State v. Cockett, supra.
The Court of Appeals also noted that even if the judge’s
viewing of the videotape in chambers amounted to a courtroom closure in violation of the public trial right, by requesting and affirmatively agreeing that the court do so, Cockett invited the closure and may not now challenge it as error. The basic premise of the invited error doctrine is that a party who sets up an error at trial cannot claim it as error on appeal.
The invited error doctrine applies even when the alleged error is of constitutional magnitude. Here, Cockett did not merely fail to object to or acquiesce to the closure, but actually suggested and affirmatively agreed to it.
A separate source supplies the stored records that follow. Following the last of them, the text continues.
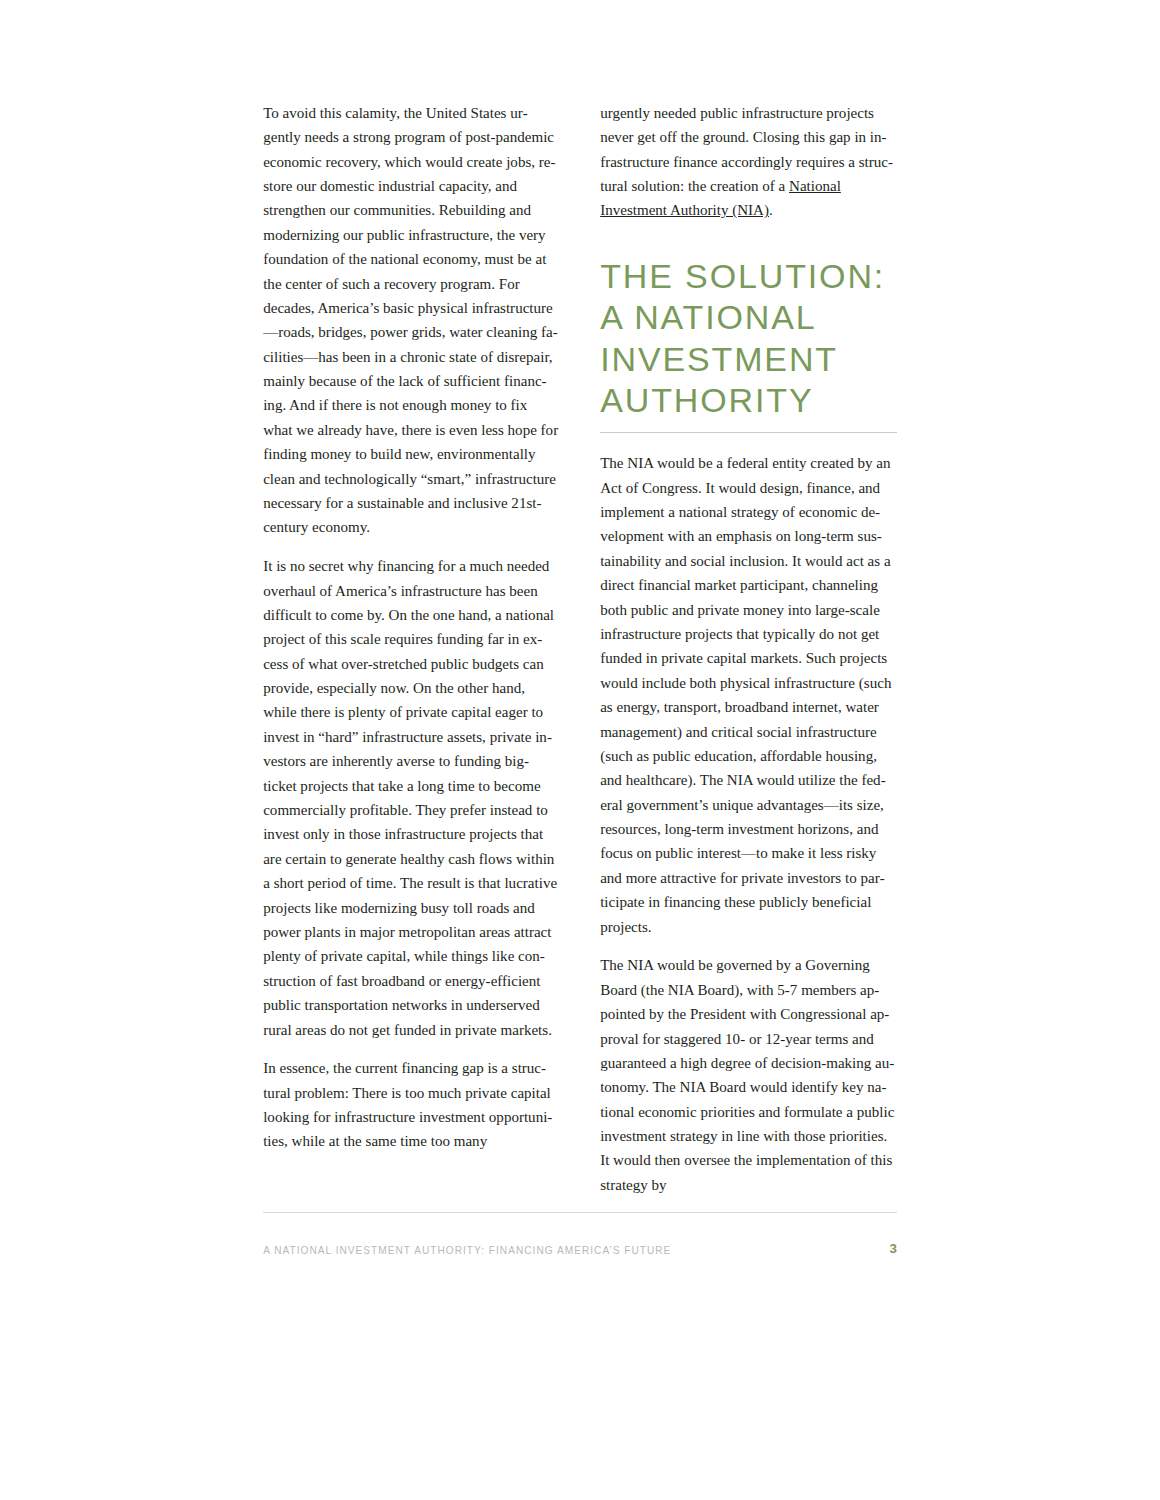To avoid this calamity, the United States urgently needs a strong program of post-pandemic economic recovery, which would create jobs, restore our domestic industrial capacity, and strengthen our communities. Rebuilding and modernizing our public infrastructure, the very foundation of the national economy, must be at the center of such a recovery program. For decades, America’s basic physical infrastructure—roads, bridges, power grids, water cleaning facilities—has been in a chronic state of disrepair, mainly because of the lack of sufficient financing. And if there is not enough money to fix what we already have, there is even less hope for finding money to build new, environmentally clean and technologically “smart,” infrastructure necessary for a sustainable and inclusive 21st-century economy.
It is no secret why financing for a much needed overhaul of America’s infrastructure has been difficult to come by. On the one hand, a national project of this scale requires funding far in excess of what over-stretched public budgets can provide, especially now. On the other hand, while there is plenty of private capital eager to invest in “hard” infrastructure assets, private investors are inherently averse to funding big-ticket projects that take a long time to become commercially profitable. They prefer instead to invest only in those infrastructure projects that are certain to generate healthy cash flows within a short period of time. The result is that lucrative projects like modernizing busy toll roads and power plants in major metropolitan areas attract plenty of private capital, while things like construction of fast broadband or energy-efficient public transportation networks in underserved rural areas do not get funded in private markets.
In essence, the current financing gap is a structural problem: There is too much private capital looking for infrastructure investment opportunities, while at the same time too many
urgently needed public infrastructure projects never get off the ground. Closing this gap in infrastructure finance accordingly requires a structural solution: the creation of a National Investment Authority (NIA).
The Solution:
A National
Investment
Authority
The NIA would be a federal entity created by an Act of Congress. It would design, finance, and implement a national strategy of economic development with an emphasis on long-term sustainability and social inclusion. It would act as a direct financial market participant, channeling both public and private money into large-scale infrastructure projects that typically do not get funded in private capital markets. Such projects would include both physical infrastructure (such as energy, transport, broadband internet, water management) and critical social infrastructure (such as public education, affordable housing, and healthcare). The NIA would utilize the federal government’s unique advantages—its size, resources, long-term investment horizons, and focus on public interest—to make it less risky and more attractive for private investors to participate in financing these publicly beneficial projects.
The NIA would be governed by a Governing Board (the NIA Board), with 5-7 members appointed by the President with Congressional approval for staggered 10- or 12-year terms and guaranteed a high degree of decision-making autonomy. The NIA Board would identify key national economic priorities and formulate a public investment strategy in line with those priorities. It would then oversee the implementation of this strategy by
A National Investment Authority: Financing America’s Future
3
The court specifically asked for his input (i.e., `Do we know [sic] to play the deposition in open court or can I play it on my computer?’) and he responded that viewing it in chambers was an acceptable choice to him (i.e., `You can play it on your computer, Your Honor. We'll accept that.’). Because he invited the closure, he is barred from now claiming that it violated his public trial right.
State v. Cockett, supra. So, unless the Washington Supreme Court or the U.S. Supreme Court takes the case and reverses Cockett’s conviction, it looks like he’ll be serving the sentence imposed on him.